Genellikle embriyo transferi oldukça kısa süren, acısız bir işlemdir. Streil bir ortamda gerçekleştirilmesi gerektiği için embriyo transferi ameliyathanede yapılmaktadır. Tüp bebek transferi yapıldıktan sonra 7 ile 12 gün arasında bir süre beklenmesi gerekmektedir. Genellikle gebelik oluşup oluşmadığını anlamanın tam süresi 12 gündür. 12 günden evvel yapılan gebelik testlerinin çoğu negatif sonuç vermektedir. 12 günden evvel yapılan gebelik testlerinde görülen negatif sonuçlar yüzünden hasta kendisini strese sokar ve bu durumda onun oldukça negatif hissetmesine yol açmaktadır. Tüm bu süreçte bazı belirtiler açığa çıkabilmektedir ancak hepsininde gebelik belirtisi olup olmadığı anca 12 gün sonunda açığa çıkmaktadır.

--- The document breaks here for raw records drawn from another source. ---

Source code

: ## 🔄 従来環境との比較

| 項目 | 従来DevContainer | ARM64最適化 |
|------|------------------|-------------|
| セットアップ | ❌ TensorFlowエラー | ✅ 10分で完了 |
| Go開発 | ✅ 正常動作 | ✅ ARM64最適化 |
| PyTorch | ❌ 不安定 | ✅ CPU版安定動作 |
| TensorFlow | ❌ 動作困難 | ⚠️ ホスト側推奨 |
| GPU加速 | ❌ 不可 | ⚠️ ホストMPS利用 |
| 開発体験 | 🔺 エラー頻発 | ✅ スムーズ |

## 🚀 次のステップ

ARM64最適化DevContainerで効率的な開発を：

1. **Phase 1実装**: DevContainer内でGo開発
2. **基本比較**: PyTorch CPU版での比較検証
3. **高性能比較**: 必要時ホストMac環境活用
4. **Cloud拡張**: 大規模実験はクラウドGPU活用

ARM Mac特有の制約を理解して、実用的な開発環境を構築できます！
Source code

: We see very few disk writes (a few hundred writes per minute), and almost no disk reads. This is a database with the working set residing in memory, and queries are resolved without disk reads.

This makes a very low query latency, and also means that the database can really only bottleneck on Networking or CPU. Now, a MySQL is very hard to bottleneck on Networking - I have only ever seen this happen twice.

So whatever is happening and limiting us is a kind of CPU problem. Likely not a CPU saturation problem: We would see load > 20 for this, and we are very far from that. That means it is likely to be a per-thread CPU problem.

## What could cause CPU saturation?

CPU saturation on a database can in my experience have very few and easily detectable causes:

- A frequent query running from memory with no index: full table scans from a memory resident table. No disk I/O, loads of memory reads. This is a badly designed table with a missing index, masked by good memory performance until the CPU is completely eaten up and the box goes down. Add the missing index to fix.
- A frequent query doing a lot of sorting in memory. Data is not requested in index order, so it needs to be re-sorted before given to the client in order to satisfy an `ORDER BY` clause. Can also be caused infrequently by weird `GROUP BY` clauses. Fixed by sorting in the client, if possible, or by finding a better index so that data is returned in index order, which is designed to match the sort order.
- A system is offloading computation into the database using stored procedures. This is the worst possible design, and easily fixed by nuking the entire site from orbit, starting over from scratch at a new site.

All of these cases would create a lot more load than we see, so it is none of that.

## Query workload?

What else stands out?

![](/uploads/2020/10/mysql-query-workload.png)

Bu süreçte yağlı yiyeceklerden, alkol ve sigaradan uzak durulması tembih edilmektedir. 12 gün sonunda ise Beta HCG denilen bir hormona bakılmaktadır. Bu hormon gebeliğin oluşup oluşmadığını gösteren bir hormondur. Beta HCG hormonu vücutta progesteron adlı bir hormonun salgılanmasını sağlar. Progesteron hormonu sayesinde anne adayının düşük yapması engellenir. Beta HCG hormonu gebelik oluştuğu takdirde salgılanan bir hormondur. Bu sayede yapılan testlerde Beta HCG hormonuna bakılmaktadır. Embriyo transferinden sonra geçen belli süreden sonra testler sırasında Beta HCG hormonu var ise embriyo tutunabilmiş demektir. Bu durum da hastanın gebe olduğunu göstermektedir. Ultrasonla rahme yerleştirilen embriyo daha sonra başka bir yerde rahme tutunmuş olabilir. Gebelik sağlandığı takdirde tekrar ultrason muayenesinde embriyonun yeri saptanabilmektedir.